Solution. According to the questions,
\(\ \ \ \ \ \ \ \ \ \ \ \ \ \ \ \)\(f\propto [ F]^{a}[ l]^{b}[ \mu ]^{c}\)

or\(\ \ \ \ \ \ \ \ \ \ \ \) \(f\ =\ k [ F]^{a}[ l]^{b}[ \mu ]^{c}\) …………………………………(i)
Here, k is a dimensionless constant.
Thus,\(\ \ \ \ \ \ \ \ \ \ \ \) \([f]\ =\ [ F]^{a}[ L]^{b}[ \mu ]^{c}\)

or \([M^{0}L^{0}T^{-1}]\ =\ [MLT^{-2}]^{a}\ [L]^{b}\ [ML^{-1}]^{c}\)

or \([M^{0}L^{0}T^{-1}]\ =\ [M^{a+c}L^{a+b-c}T^{-2a}]\)

For dimensional balance, the dimensions on both sides should be same. Thus,
\(\ \ \ \ \ \ \ \ \ \ \ \ \ \ \ \ \ \)\(a\ +\ c=0\)…………………………………………………….(ii)
\(\ \ \ \ \ \ \ \ \ \)\(a\ +\ b\ -\ c=0\) ………………………………………………….(iii)
and \(\ \ \ \ \ \ \ \ \ \ \ \ \ \)\(-2a\ =-1\) ………………………………………………(iv)
Solving these three equations, we get
\(\ \ \ \ \ \ \ \ \ \ \ \ \ \ \ \ \) \(a=\frac{1}{2},\ \ \ c=-\frac{1}{2}\ \ \ and \ \ \ b = -1\)
Substituting these values in equation (i), we get
\(\ \ \ \ \ \ \ \ \ \ \ \) \(f\ =\ k [ F]^{\frac{1}{2}}[ l]^{-1}[ \mu ]^{-\frac{1}{2}}\)

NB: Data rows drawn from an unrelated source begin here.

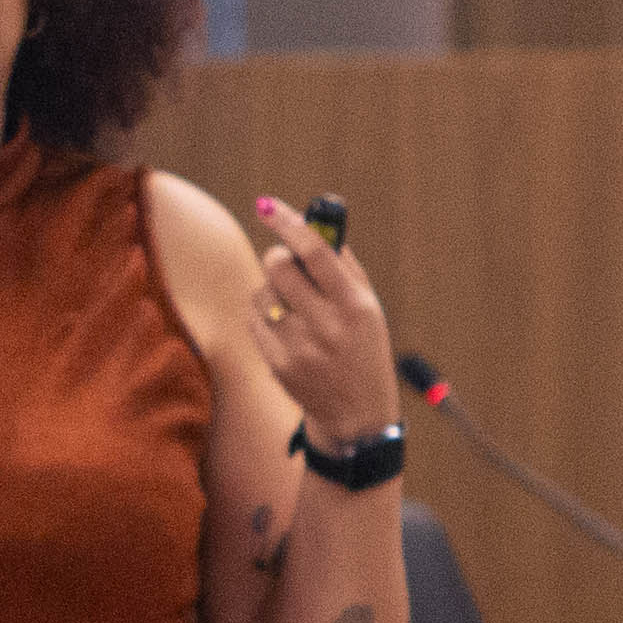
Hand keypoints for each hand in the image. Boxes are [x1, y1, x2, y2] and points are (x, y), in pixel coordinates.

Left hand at [248, 198, 400, 442]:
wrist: (358, 416)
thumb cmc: (363, 348)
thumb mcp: (368, 308)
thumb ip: (344, 265)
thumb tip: (314, 221)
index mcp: (356, 305)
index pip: (317, 253)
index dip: (289, 224)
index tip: (266, 206)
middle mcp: (329, 326)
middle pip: (279, 267)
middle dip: (277, 257)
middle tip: (286, 263)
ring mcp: (301, 348)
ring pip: (261, 292)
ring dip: (270, 289)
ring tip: (290, 305)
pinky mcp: (279, 366)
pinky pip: (254, 320)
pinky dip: (263, 315)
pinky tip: (284, 327)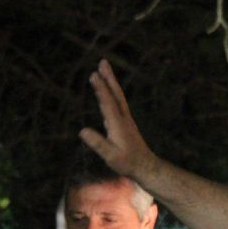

or \(\ \ \ \ \ \ \ \ \ \) \(f\ =\frac{k}{l}\sqrt{\frac{F}{\mu}}\)
Experimentally, the value of k is found to be \(\frac{1}{2}\).
Hence, \(\ \ \ \ \ \ \) \(f\ =\frac{1}{2l}\sqrt{\frac{F}{\mu}}\)

Limitations of Dimensional analysis
(i) The value of dimensionless constant cannot be calculated.
(ii) Trigonometrical, exponential and logarithmic functions terms can not be analysed.
(iii) If a physical quantity depends on more than three factors, then relation among them cannot be established.